Durbin, the Senate Judiciary chair, told reporters that he got a "surprise" call from Klain last Wednesday morning telling him that Breyer was retiring but asking him to keep it private, The Daily Mail reported.
"That’s what confidential on Capitol Hill leads to, I guess," Durbin said.
"Never tell anything to Biden or Ron Klain," quipped Washington Examiner columnist Tim Carney.
Before this happened, New York Times columnist Bret Stephens had called on Klain to resign as Biden's chief of staff. He said he should be replaced by someone like Tom Daschle, former Senate majority leader.
NBC News was among the first to break the story of Breyer's retiring on Wednesday last week, citing "people familiar" with the justice's thinking in its reporting.
But Breyer was months away from announcing the news himself, according to the Washington Examiner.
Breyer informed Biden of his decision to retire in a Jan. 27 letter. He will serve until the summer.
At 83, Breyer is the court's oldest member.
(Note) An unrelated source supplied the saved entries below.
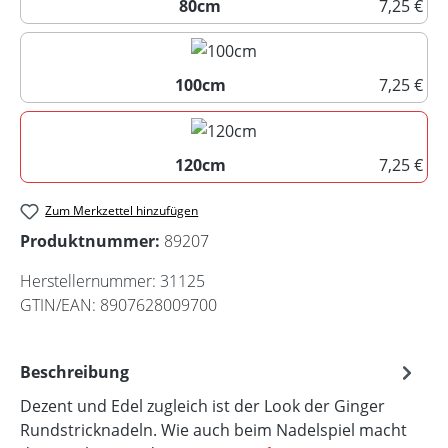
80cm
7,25 €
80cm
100cm
7,25 €
100cm
120cm
7,25 €
120cm
Zum Merkzettel hinzufügen
Produktnummer:
89207
Herstellernummer:
31125
GTIN/EAN:
8907628009700
Beschreibung
Dezent und Edel zugleich ist der Look der Ginger
Rundstricknadeln. Wie auch beim Nadelspiel macht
Liberal activists have urged him to retire while Democrats hold both the White House and the Senate, which could change after the midterm elections in November, NBC reported.
Biden said he would appoint the first black female Supreme Court justice, with some Republicans accusing him of playing politics with his presidential duty of selecting judicial nominees.
Some of his top candidates reportedly include: D.C. Circuit Court Judge Ketanji Brown Jackson; District Judge J. Michelle Childs, a federal official in South Carolina; and Judge Leondra Kruger, an associate justice on California's Supreme Court.
Biden is scheduled to meet Durbin and Chuck Grassley, R-Iowa, who both sit on the Senate Judiciary Committee, which oversees the Supreme Court confirmation process.